Gabriele

Als unsere älteste Schwester geboren wurde, 1943, in der Nazizeit, so erzählte es unsere Mutter, war der erste Namenswunsch auf dem Standesamt „Sarah“ gewesen sein. Der Standesbeamte: „Abgelehnt! Jüdisch!“ Der zweite Vorschlag war „Ruth. Genauso schlimm! Abgelehnt!“ Der Standesbeamte war wohl schon am Verzweifeln, so dass er den dritten Namenswunsch „Gabriele“ schließlich akzeptierte. (auch der Name kommt aus dem Hebräischen).

Unser Vater hatte für seine Tochter Gabriele Kassetten angefertigt und mit einem fröhlichen Vater-Mutter-Kind-Bild bemalt, um darin alle Fotos ihrer Kindheit und Jugend zu sammeln.

Der Winter 1946/47 heißt bei den Historikern „Hungerwinter“. Damals starben als Erste die Schwachen, also die Alten und die Kinder. Unsere Schwester Gabriele wurde nur 5 Jahre alt. Eine familiäre Katastrophe, eine Wunde, die sich nie schloss. Wir haben sie nicht kennengelernt, aber sie wurde in unserer Familie immer präsent gehalten. Auf eine ganz liebevolle Art. Dafür sorgten unsere Eltern.

Aber diese Präsenz der „Ältesten Schwester“, die wie ein Schutzengel-Kind, ewig 5jährig, oder wie ein Christkind für die Alltagssorgen unter uns war, könnte auch ein Tor zu einer ganz eigenen oder besonderen Spiritualität gewesen sein, wie meine Schwester Sabine meint.

Unsere Mutter war katholisch, aber nicht stockkatholisch. Unser Vater war… ich glaube, er war einfach nur seinen humanistischen Idealen verpflichtet.

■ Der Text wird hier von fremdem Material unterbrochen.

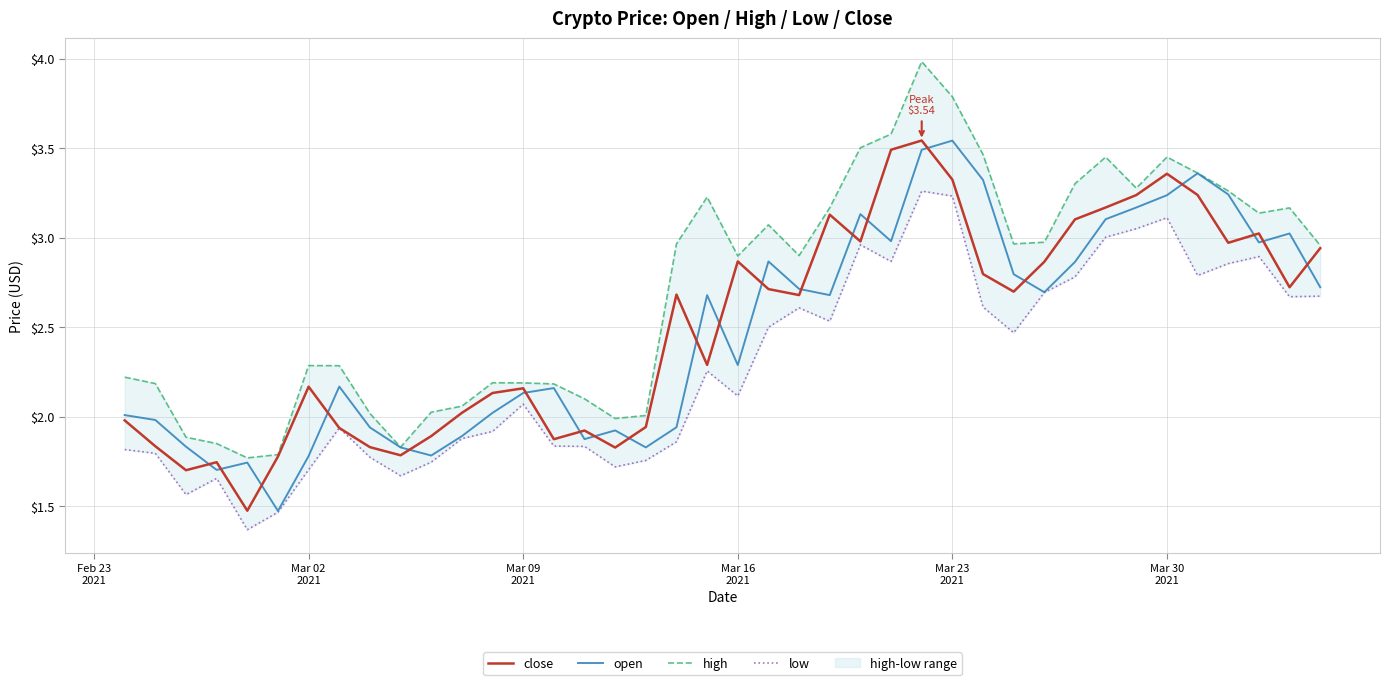

Which series has the largest range (max minus min)?

high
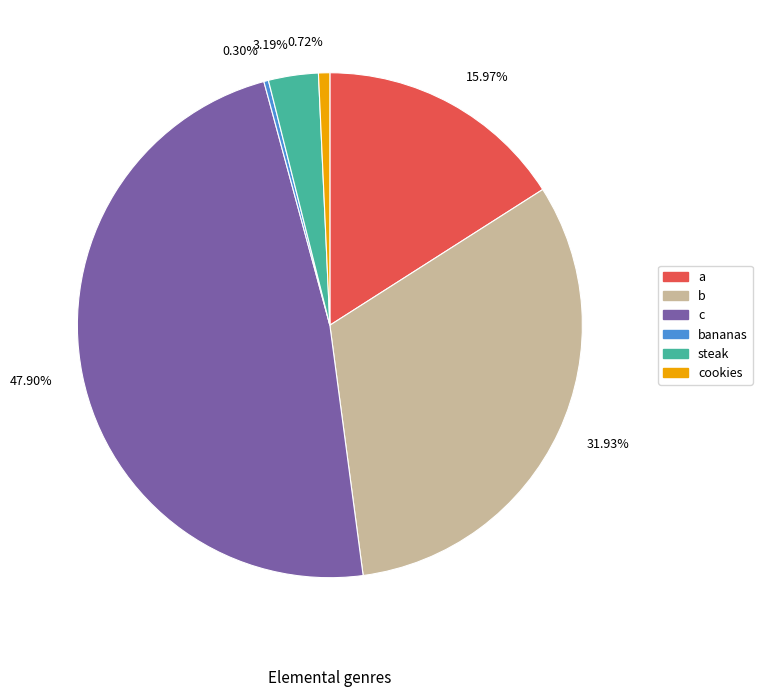

How many slices are in this pie chart?

6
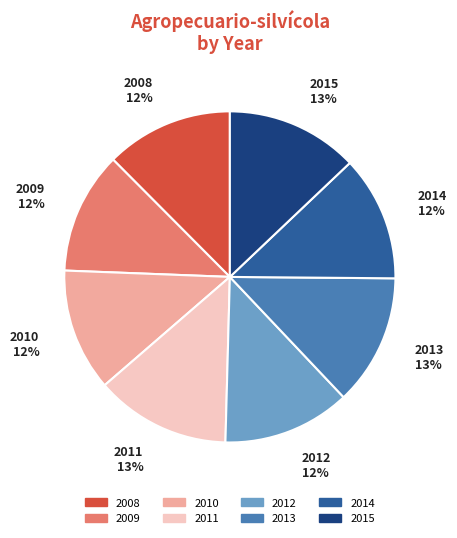

Does any single category account for the majority?

No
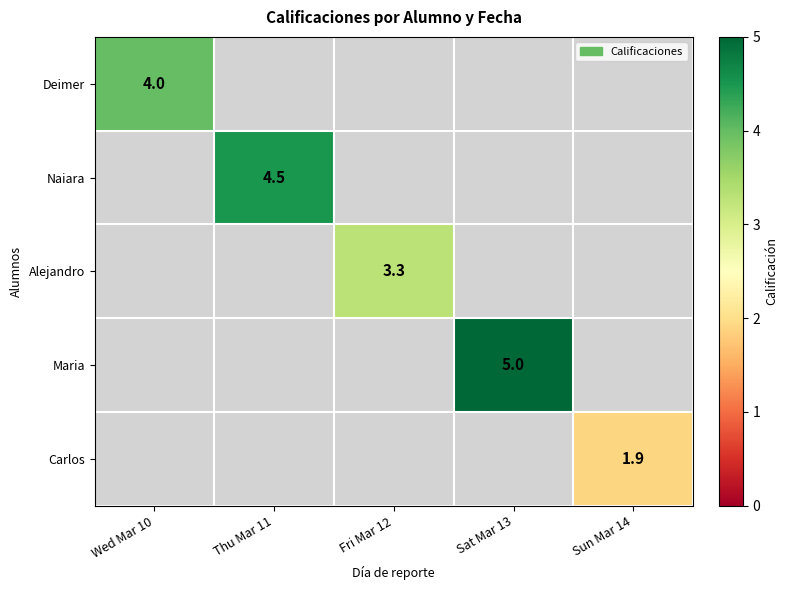

The Maria series shows 5.0 at Sat Mar 13. True or false?

True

Unsere Schwester Christine im Interview: „Mein Vater hat so eine Zeichnung gemacht, vom Tod seiner Tochter, die kann man nicht angucken ohne in Tränen auszubrechen, das ist so…, kann ich jetzt gar nicht erzählen, …das ist so ein unglaublich gutes Bild. Da merkst du auch, so intelligent und klug und leidenschaftlich er war, so war er auch von einer unglaublich tiefen Empfindungsfähigkeit. Wie meine Mutter.“

In unserem Garten steht ein Relief, ein kleines Mädchen mit Zöpfen und einer Puppe in der Hand, gebrannter Ton, am Rand die Buchstaben LD. Wir glauben, das sind die Initialen der Bildhauerin Lilo oder Liselotte Dankworth. Gefertigt, so vermuten wir auch, nach einem Entwurf meines Vaters. Dieses Relief sollte der Grabstein für unsere Schwester werden. Doch dagegen stand die „Katholische Friedhofsordnung – Abschnitt Vorschrift für Grabmale“. Irgendwas passte da nicht. Am Kopfende des Grabes pflanzte meine Mutter stattdessen ein weißen Schneeballstrauch. Unsere Schwester Ulrike im Interview: „Jeden Sonntag sind wir zu Friedhof und haben das Grab besucht. Das war für uns Kinder ganz normal, dass wir sonntags auf den Friedhof gehen. Und Christine: „Ja, mit’n Hund. Der musste vorn angebunden werden und dann waren wir dort und fanden das auch gut so. Dadurch gehörte die Schwester immer zu uns.“

Heute ist das Grab längst eingeebnet, die ganze Kindergrabreihe, die dort war, ist verschwunden. Aber das Relief hat in unserem Garten seinen Platz und da bleibt es auch.